Anyway, all was good … and over time I learnt to add in a manual override for a specific internal service (e.g. MySQL) which might look a bit like this :
server:
interface: 127.0.0.1
access-control: 127.0.0.0/8 allow
access-control: ::1/128 allow
forward-zone:
name: "."
forward-addr: 9.9.9.9
forward-addr: 1.1.1.1
forward-addr: 1.0.0.1
forward-zone:
name: "azure.com."
forward-addr: 168.63.129.16
So at least with my limited understanding of unbound, that’s a “listen on localhost, and forward anything you get to 9.9.9.9 or 1.1.1.1 or 1.0.0.1 …. additionally, if the thing you’re trying to lookup is under the azure.com domain, then just go straight to the internal server – 168.63.129.16”.

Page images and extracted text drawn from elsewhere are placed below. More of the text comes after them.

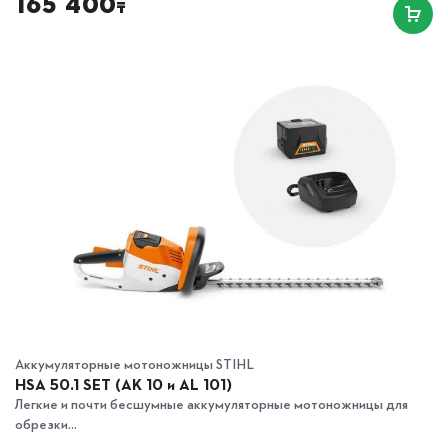
165 400
₸
Аккумуляторные мотоножницы STIHL
HSA 50.1 SET (AK 10 и AL 101)
Легкие и почти бесшумные аккумуляторные мотоножницы для
обрезки...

So that seems to work as expected. With azure, some addresses can only be resolved internally (especially if they’re through the privatelink service) – e.g. a MySQL instance with private link only connections would have a hostname like e.g. mysql-foo-bar.privatelink.mysql.database.azure.com which you can resolve internally through the platform, but not through a public DNS service – i.e.
$ host mysql-foo-bar.privatelink.mysql.database.azure.com 8.8.8.8
Host orlo-mysql-uk-south.privatelink.mysql.database.azure.com not found: 3(NXDOMAIN)
but this does work :
$ host mysql-foo-bar.privatelink.mysql.database.azure.com 168.63.129.16
mysql-foo-bar.privatelink.mysql.database.azure.com has address 172.1.2.3
Fast forward a few months/years, and I’m setting up a new (hopefully duplicated!) environment, and I decide to have an internal Private DNS Zone that all VMs should register on (you can only have one within a virtual network) – e.g. foo.lan
So, I added the ‘forward-zone’ stuff to unbound, in the same way, but it didn’t work … WTF is going on….

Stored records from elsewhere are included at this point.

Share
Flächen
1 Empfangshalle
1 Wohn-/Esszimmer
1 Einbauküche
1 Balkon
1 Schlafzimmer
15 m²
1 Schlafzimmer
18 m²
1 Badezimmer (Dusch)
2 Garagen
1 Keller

* Lookup directly on the plaform DNS server – 168.63.129.16 – works ( host myvm.foo.lan 168.63.129.16
– resolves )
* But if the request went through unbound, I’d get a SERVFAIL immediately. ( host myvm.foo.lan 127.0.0.1
– fails )
* Other names worked fine.
Eventually, I tried having a different TLD – and used (the equivalent of) ‘private.mycorp.com’ …. and that worked.
So what’s special about having a .lan ? well…. I did eventually discover that “dig @127.0.0.1 server.foo.lan +cd” would work …. where the ‘+cd’ is telling dig to NOT do checking on the DNSSEC validation of the response.

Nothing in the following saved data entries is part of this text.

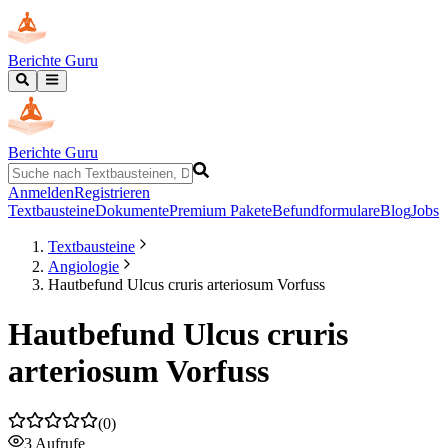
Berichte Guru
Berichte Guru
Anmelden
Registrieren
Textbausteine
Dokumente
Premium Pakete
Befundformulare
Blog
Jobs
Textbausteine
Angiologie
Hautbefund Ulcus cruris arteriosum Vorfuss
Hautbefund Ulcus cruris
arteriosum Vorfuss
(
0
)
3
Aufrufe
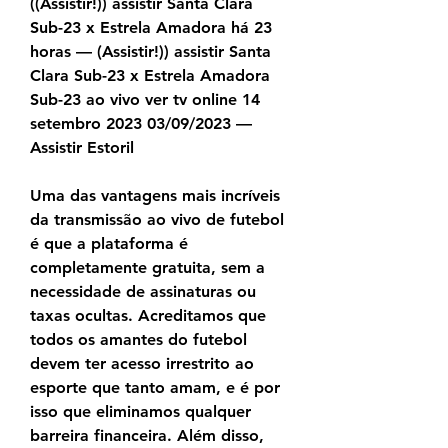
((Assistir!)) assistir Santa Clara 
Sub-23 x Estrela Amadora há 23 
horas — (Assistir!)) assistir Santa 
Clara Sub-23 x Estrela Amadora 
Sub-23 ao vivo ver tv online 14 
setembro 2023 03/09/2023 — 
Assistir Estoril
Uma das vantagens mais incríveis 
da transmissão ao vivo de futebol 
é que a plataforma é 
completamente gratuita, sem a 
necessidade de assinaturas ou 
taxas ocultas. Acreditamos que 
todos os amantes do futebol 
devem ter acesso irrestrito ao 
esporte que tanto amam, e é por 
isso que eliminamos qualquer 
barreira financeira. Além disso,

which finally led me to realising I needed a ‘domain-insecure: “foo.lan”‘ in the server block of unbound’s config – leading to this … which thankfully works.
server:
interface: 127.0.0.1
access-control: 127.0.0.0/8 allow
access-control: ::1/128 allow
domain-insecure: "foo.lan"
# bookworm's unbound library doesn't seem to cope with ssl verification? does it need openssl3?
forward-zone:
name: "."
# forward-tls-upstream: yes
# forward-addr: 9.9.9.9@853#dns.quad9.net
# forward-addr: 1.1.1.1@853#cloudflare-dns.com
# forward-addr: 1.0.0.1@853#cloudflare-dns.com
forward-addr: 9.9.9.9
forward-addr: 1.1.1.1
forward-addr: 1.0.0.1
forward-zone:
name: "azure.com"
forward-addr: 168.63.129.16
forward-zone:
name: "azure.net"
forward-addr: 168.63.129.16
# https://learn.microsoft.com/en-us/azure/virtual-network/what-is-ip-address-168-63-129-16?tabs=linux
# we've got a private-dns zone of foo.lan, which all VMs will auto-register with.
forward-zone:
name: "foo.lan"
forward-addr: 168.63.129.16
So, yes … the problem is always DNS …. and hopefully this may help someone else NOT waste half a day head scratching.